Liburan kali ini tidak setenang liburan sebelumnya. Pekerjaan masih membuntuti. Jemari masih mengetik dengan tergesa-gesa di laptop. Fleksibilitas ternyata punya dua mata pedang: memudahkan saat workdays dan menemplok di pundakmu ketika liburan.
Tapi kita tak boleh menyesali apapun. Toh setiap pilihan punya konsekuensinya. Karena bekerja gaji bisa ada, jaminan ada, meski desau laut di telingamu berbalas-balasan dengan notifikasi. Tung. Tung. Tung.
Lagipula aku tidak sendirian. Bergelut dengan pekerjaan di waktu liburan, artinya juga merepotkan rekan, atasan, serta mereka yang sebenarnya sedang liburan juga. Mereka ikut sengsara. Mungkin juga menanyakan hal yang sama denganku: salah siapa?
Aku kadang iri dengan orang-orang yang kerjaannya “keluyuran” seperti Pak Muim. Mereka tak repot diganggu dunia daring. Pekerjaan mereka berkutat di laut, laut tak mungkin dibawa ke mana-mana. Mereka nggak bawa laptop, dan nggak ditelepon secara gila-gilaan di hari libur. Pekerjaan mereka mengantar wisatawan untuk jalan-jalan. Apabila sudah selesai, ya, selesai.
Bonusnya, malah bertemu orang-orang dari berbagai daerah.
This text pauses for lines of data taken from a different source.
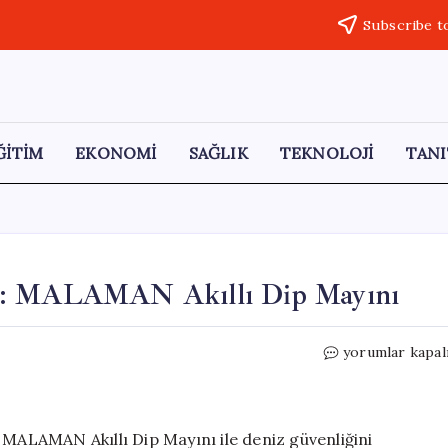
Subscribe t
ĞİTİM
EKONOMİ
SAĞLIK
TEKNOLOJİ
TANI
su: MALAMAN Akıllı Dip Mayını
Mavi
yorumlar kapal
Vatan’ın
Yeni
Koruyucusu:
MALAMAN
 MALAMAN Akıllı Dip Mayını ile deniz güvenliğini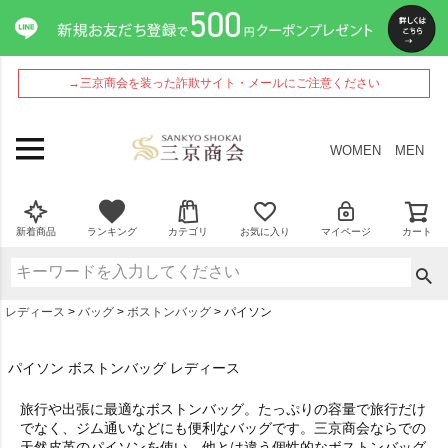
→三京商会を装った詐欺サイト・メールにご注意ください
WOMEN
MEN
新着商品
ランキング
カテゴリ
お気に入り
マイページ
カート
レディース
バッグ
ボストンバッグ
パイソン
パイソン ボストンバッグ レディース
旅行や出張に最適なボストンバッグ。たっぷりの容量で旅行だけ
でなく、ジム通いなどにも便利なバッグです。三京商会ならでの
天然皮革のパイソンを使い、他とは違う個性的なボストンバッグ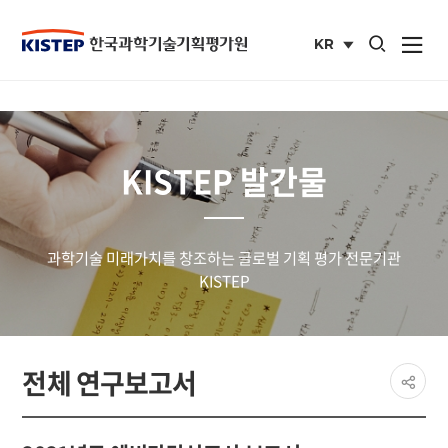
통합검색 열기
KR
사이트맵 열
국문
사이트
KISTEP 발간물
과학기술 미래가치를 창조하는 글로벌 기획 평가 전문기관
KISTEP
페이
전체 연구보고서
공유
share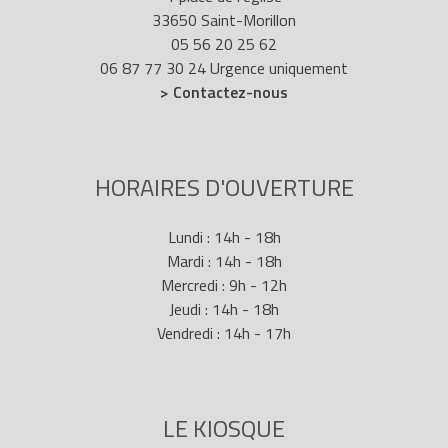
33650 Saint-Morillon
05 56 20 25 62
06 87 77 30 24 Urgence uniquement
> Contactez-nous
HORAIRES D'OUVERTURE
Lundi : 14h - 18h
Mardi : 14h - 18h
Mercredi : 9h - 12h
Jeudi : 14h - 18h
Vendredi : 14h - 17h
LE KIOSQUE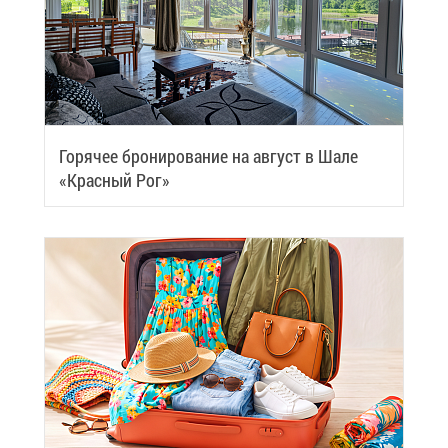
Го­ря­чее бро­ни­ро­ва­ние на ав­густ в Ша­ле
«Крас­ный Рог»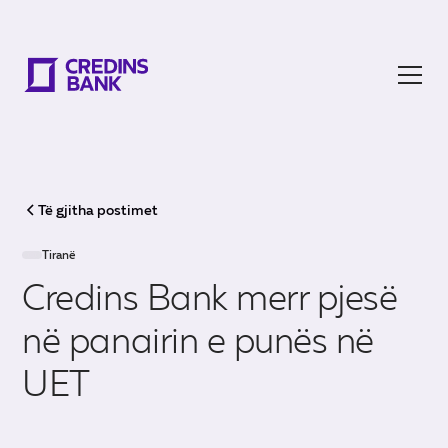
Të gjitha postimet
Tiranë
Credins Bank merr pjesë
në panairin e punës në
UET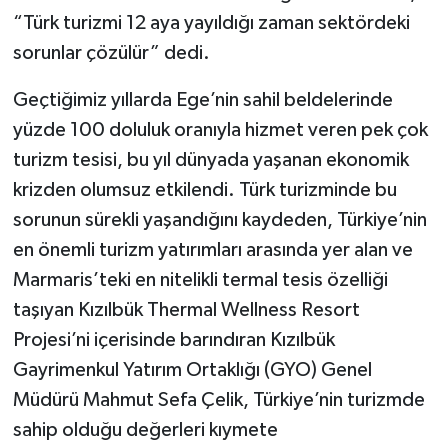
“Türk turizmi 12 aya yayıldığı zaman sektördeki
sorunlar çözülür” dedi.
Geçtiğimiz yıllarda Ege’nin sahil beldelerinde
yüzde 100 doluluk oranıyla hizmet veren pek çok
turizm tesisi, bu yıl dünyada yaşanan ekonomik
krizden olumsuz etkilendi. Türk turizminde bu
sorunun sürekli yaşandığını kaydeden, Türkiye’nin
en önemli turizm yatırımları arasında yer alan ve
Marmaris’teki en nitelikli termal tesis özelliği
taşıyan Kızılbük Thermal Wellness Resort
Projesi’ni içerisinde barındıran Kızılbük
Gayrimenkul Yatırım Ortaklığı (GYO) Genel
Müdürü Mahmut Sefa Çelik, Türkiye’nin turizmde
sahip olduğu değerleri kıymete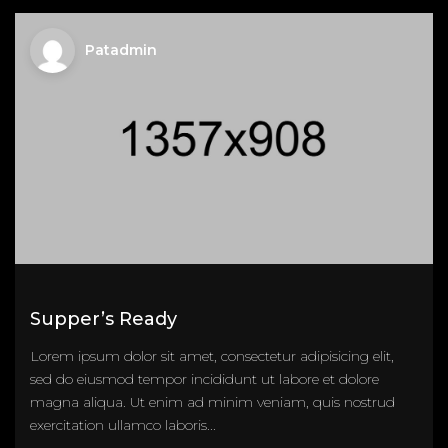
Patadmin
Supper’s Ready
Lorem ipsum dolor sit amet, consectetur adipisicing elit,
sed do eiusmod tempor incididunt ut labore et dolore
magna aliqua. Ut enim ad minim veniam, quis nostrud
exercitation ullamco laboris...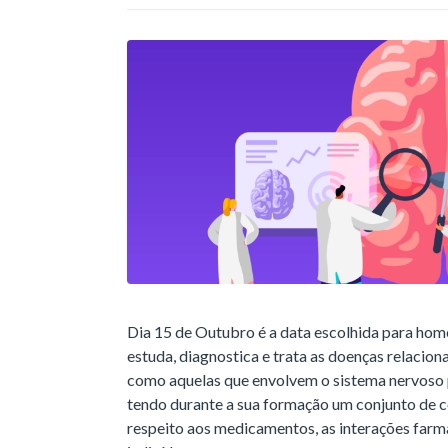
Dia 15 de Outubro é a data escolhida para hom
estuda, diagnostica e trata as doenças relacio
como aquelas que envolvem o sistema nervoso pe
tendo durante a sua formação um conjunto de c
respeito aos medicamentos, as interações farm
Cerita rekan Pak Muim, beberapa waktu sebelumnya ada sekumpulan pelancong dari Bangka Belitung snorkeling sambil minum-minum. Entah kenikmatan apa yang didapat dari kombinasi dua aktivitas tersebut, tapi Pak Muim dan rekannya akhirnya turut kebagian arak.
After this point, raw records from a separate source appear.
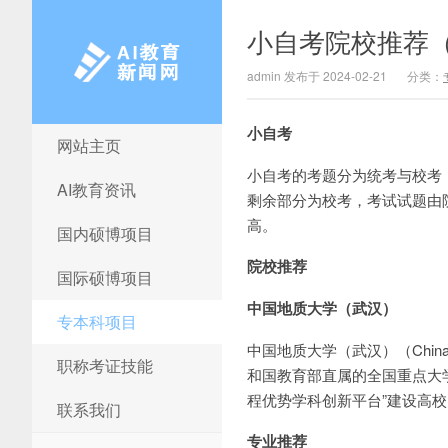
小自考院校推荐
admin 发布于 2024-02-21
分类：
小自考
网站主页
AI教育新闻网
小自考的考题分为统考与校考
AI教育资讯
剩余部分为校考，考试试题由
高。
国内硕博项目
院校推荐
国际硕博项目
中国地质大学（武汉）
专本科项目
中国地质大学（武汉）（China Un
职称考证技能
和国教育部直属的全国重点大学，由
程优势学科创新平台”建设高
联系我们
专业推荐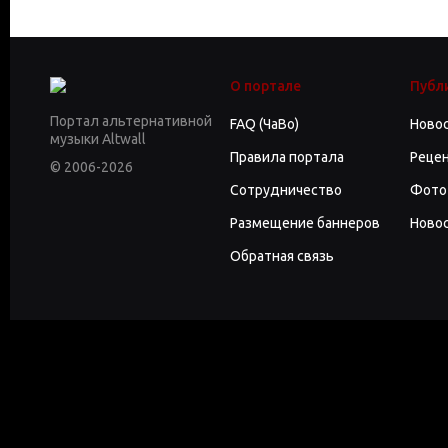
О портале
Публ
Портал альтернативной
FAQ (ЧаВо)
Ново
музыки Altwall
Правила портала
Реце
© 2006-2026
Сотрудничество
Фото
Размещение баннеров
Новос
Обратная связь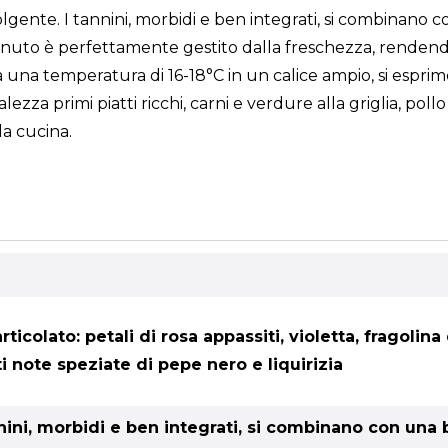
volgente. I tannini, morbidi e ben integrati, si combinano
stenuto è perfettamente gestito dalla freschezza, renden
una temperatura di 16-18°C in un calice ampio, si esprime
zza primi piatti ricchi, carni e verdure alla griglia, poll
la cucina.
ticolato: petali di rosa appassiti, violetta, fragoli
i note speziate di pepe nero e liquirizia
nini, morbidi e ben integrati, si combinano con una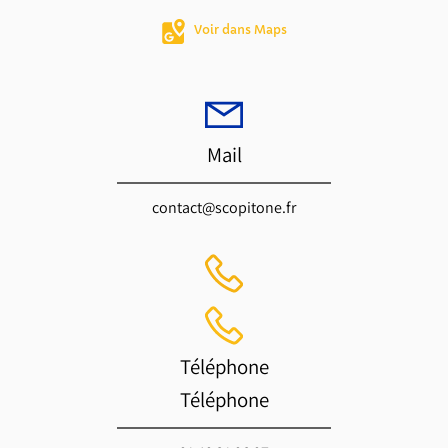
Voir dans Maps
Mail
contact@scopitone.fr
Téléphone
Téléphone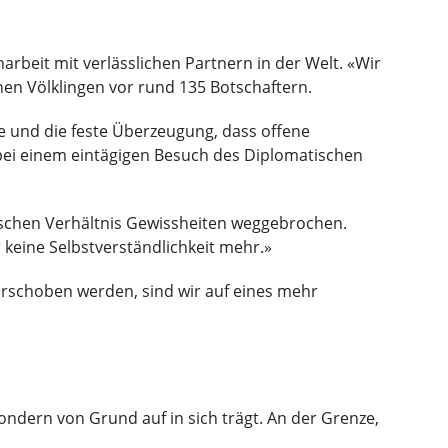
beit mit verlässlichen Partnern in der Welt. «Wir
hen Völklingen vor rund 135 Botschaftern.
tie und die feste Überzeugung, dass offene
 bei einem eintägigen Besuch des Diplomatischen
tischen Verhältnis Gewissheiten weggebrochen.
r keine Selbstverständlichkeit mehr.»
verschoben werden, sind wir auf eines mehr
ndern von Grund auf in sich trägt. An der Grenze,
Di malam harinya, Pak Muim membantu kami menyediakan ikan bakar. Di jadwal acara kami tertulis barbeque.
“Ya, kita beberku,” kata beliau.
Di sini acara sedikit berbelok ke arah yang kurang menyenangkan. Acara bakar-bakar ikan tersebut awalnya kami sangka akan ada di pantai, ternyata hanya beberapa langkah dari guest house, ditambah ada rombongan lain ikut serta. Seorang teman kemudian mengusulkan membawa dua ikan bakar itu ke rumah saja. Kami sepakat. Untungnya, dua ikan tersebut cukup nikmat.
Sampai malam, kira-kira begitulah kegiatan Pak Muim. Paling-paling biasanya ia melaut.
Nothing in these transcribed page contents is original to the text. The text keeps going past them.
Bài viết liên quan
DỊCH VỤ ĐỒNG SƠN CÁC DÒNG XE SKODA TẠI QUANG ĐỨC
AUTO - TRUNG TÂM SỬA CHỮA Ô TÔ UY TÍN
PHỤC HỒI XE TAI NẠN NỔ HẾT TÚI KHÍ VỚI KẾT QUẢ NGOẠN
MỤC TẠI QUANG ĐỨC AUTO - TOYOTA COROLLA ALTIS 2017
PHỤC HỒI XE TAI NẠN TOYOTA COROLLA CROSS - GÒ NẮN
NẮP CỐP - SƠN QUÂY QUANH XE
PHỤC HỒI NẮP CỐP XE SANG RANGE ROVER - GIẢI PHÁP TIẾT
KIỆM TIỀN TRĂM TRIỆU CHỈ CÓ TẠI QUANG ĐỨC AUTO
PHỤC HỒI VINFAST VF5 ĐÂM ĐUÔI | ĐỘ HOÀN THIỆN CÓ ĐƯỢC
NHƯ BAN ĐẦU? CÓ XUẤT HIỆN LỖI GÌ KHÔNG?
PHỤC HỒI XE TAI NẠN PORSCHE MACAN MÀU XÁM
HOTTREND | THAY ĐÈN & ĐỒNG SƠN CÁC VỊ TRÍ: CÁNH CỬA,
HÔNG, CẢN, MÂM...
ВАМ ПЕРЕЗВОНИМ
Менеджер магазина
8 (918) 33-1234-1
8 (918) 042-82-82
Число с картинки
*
Aku tidak tahu apa isi pikiran beliau tentang pekerjaannya. Mungkin ia bosan sebab sudah malang melintang di Kepulauan Seribu, tapi ia juga sukar kembali ke Jakarta karena masalah yang dialaminya. Tapi jelas ia bisa pergi dari masalah tersebut, dan menemukan pekerjaan baru. Saya iri lagi, sebab orang-orang di kota penuh sesak macam Jakarta, bisa lari ke mana?
Tapi kita tak boleh, mungkin tak bisa, menyesali apapun. Toh setiap pilihan punya konsekuensinya. Konsekuensi melahirkan ketidaknyamanan, ketidaknyamanan melahirkan pengalaman. Dan pengalaman adalah guru terbaik. Yah, meskipun konsekuensinya adalah kecemasan akut tentang naiknya harga semua benda dan pengalamannya adalah mengutuki hidup seumur-umur di depan komputer jinjing, namun tak juga resign.
Liburan datang dan pergi, seperti ombak.